Chevette leaned forward to kiss him lightly. He felt the pressure of her hand and sat there for the longest single moment he ever felt in his long life. He didn’t even want to breathe because breathing distracted him from this beautiful girl.
“Tell ’bout your friend,” she whispered.
“Just a lazy nigger is all. Lazy nigger could play music that was brand new.”
“Did you like him?”
“I loved him, Chevette. And when he died it broke my heart to know that he was gone. ’Cause you know livin’ weren’t the thing when I was young man comin’ up. Livin’ was bein’ a slave. An’ all you could really do was lose yo’self in whiskey, women, and the blues. An’ when you got tired’a that it was time to die. An’ the onliest man I ever met who could face that truth and still be a man was Robert Johnson.”
“He was brave, your friend?”
“It wasn’t that so much but he never let himself know that he was scared. He had somethin’ t’hold on to.”
“What was that?” She turned her hand around to hold on to him. When his eyes got big she grinned.
“I don’t know.”
“How long ago did he die?”
“Fifty years this year.”
“Fifty? Damn, that’s how old my grandmother is.”
Their hands began moving together. A girl of eighteen and a man who could have sired her grandmother. They kissed and she wasn’t sad. He moved his soft leathery hands on her young skin and she trembled for him.
“You a virgin, girl?”
Chevette shook her head to say that she was not. She didn’t like to stick her tongue in his mouth but she took his thing out of his pants and stroked it.

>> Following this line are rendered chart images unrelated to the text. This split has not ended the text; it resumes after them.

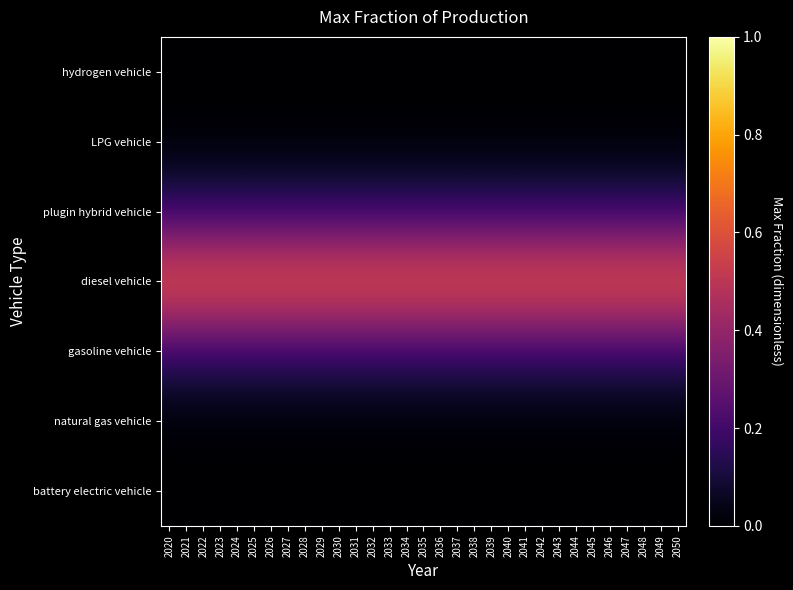

Reading right to left, extract all data points from this chart.

battery electric vehicle: 2050=0.0	2049=0.0	2048=0.0	2047=0.0	2046=0.0	2045=0.0	2044=0.0	2043=0.0	2042=0.0	2041=0.0	2040=0.0	2039=0.0	2038=0.0	2037=0.0	2036=0.0	2035=0.0	2034=0.0	2033=0.0	2032=0.0	2031=0.0	2030=0.0	2029=0.0	2028=0.0	2027=0.0	2026=0.0	2025=0.0	2024=0.0	2023=0.0	2022=0.0	2021=0.0	2020=0.0
natural gas vehicle: 2050=0.0	2049=0.0	2048=0.0	2047=0.0	2046=0.0	2045=0.0	2044=0.0	2043=0.0	2042=0.0	2041=0.0	2040=0.0	2039=0.0	2038=0.0	2037=0.0	2036=0.0	2035=0.0	2034=0.0	2033=0.0	2032=0.0	2031=0.0	2030=0.0	2029=0.0	2028=0.0	2027=0.0	2026=0.0	2025=0.0	2024=0.0	2023=0.0	2022=0.0	2021=0.0	2020=0.0
gasoline vehicle: 2050=0.2	2049=0.2	2048=0.2	2047=0.2	2046=0.2	2045=0.2	2044=0.2	2043=0.2	2042=0.2	2041=0.2	2040=0.2	2039=0.2	2038=0.2	2037=0.2	2036=0.2	2035=0.2	2034=0.2	2033=0.2	2032=0.2	2031=0.2	2030=0.2	2029=0.2	2028=0.2	2027=0.2	2026=0.2	2025=0.2	2024=0.2	2023=0.2	2022=0.2	2021=0.2	2020=0.2
diesel vehicle: 2050=0.7	2049=0.7	2048=0.7	2047=0.7	2046=0.7	2045=0.7	2044=0.7	2043=0.7	2042=0.7	2041=0.7	2040=0.7	2039=0.7	2038=0.7	2037=0.7	2036=0.7	2035=0.7	2034=0.7	2033=0.7	2032=0.7	2031=0.7	2030=0.7	2029=0.7	2028=0.7	2027=0.7	2026=0.7	2025=0.7	2024=0.7	2023=0.7	2022=0.7	2021=0.7	2020=0.7
plugin hybrid vehicle: 2050=0.2	2049=0.2	2048=0.2	2047=0.2	2046=0.2	2045=0.2	2044=0.2	2043=0.2	2042=0.2	2041=0.2	2040=0.2	2039=0.2	2038=0.2	2037=0.2	2036=0.2	2035=0.2	2034=0.2	2033=0.2	2032=0.2	2031=0.2	2030=0.2	2029=0.2	2028=0.2	2027=0.2	2026=0.2	2025=0.2	2024=0.2	2023=0.2	2022=0.2	2021=0.2	2020=0.2
LPG vehicle: 2050=0.0	2049=0.0	2048=0.0	2047=0.0	2046=0.0	2045=0.0	2044=0.0	2043=0.0	2042=0.0	2041=0.0	2040=0.0	2039=0.0	2038=0.0	2037=0.0	2036=0.0	2035=0.0	2034=0.0	2033=0.0	2032=0.0	2031=0.0	2030=0.0	2029=0.0	2028=0.0	2027=0.0	2026=0.0	2025=0.0	2024=0.0	2023=0.0	2022=0.0	2021=0.0	2020=0.0
hydrogen vehicle: 2050=0.0	2049=0.0	2048=0.0	2047=0.0	2046=0.0	2045=0.0	2044=0.0	2043=0.0	2042=0.0	2041=0.0	2040=0.0	2039=0.0	2038=0.0	2037=0.0	2036=0.0	2035=0.0	2034=0.0	2033=0.0	2032=0.0	2031=0.0	2030=0.0	2029=0.0	2028=0.0	2027=0.0	2026=0.0	2025=0.0	2024=0.0	2023=0.0	2022=0.0	2021=0.0	2020=0.0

“Go over and get that bottle’a wine,” he said.
She did as she was told but first she took off the torn shirt top and cutoff jeans. Then she poured out a glass of wine and blew out all of the candles except for one. She brought the wine and the candle back to him.
She dipped her right hand into the glass and then let the liquor dribble from her fingers into Soupspoon’s open mouth. With her left hand she guided his only half-solid cock up and down until she finally got it in.
Between the tastes of wine from her hand Soupspoon told the girl how pretty she was and how wonderful she was. He told her that she was young and beautiful and generous and he meant every word that he said.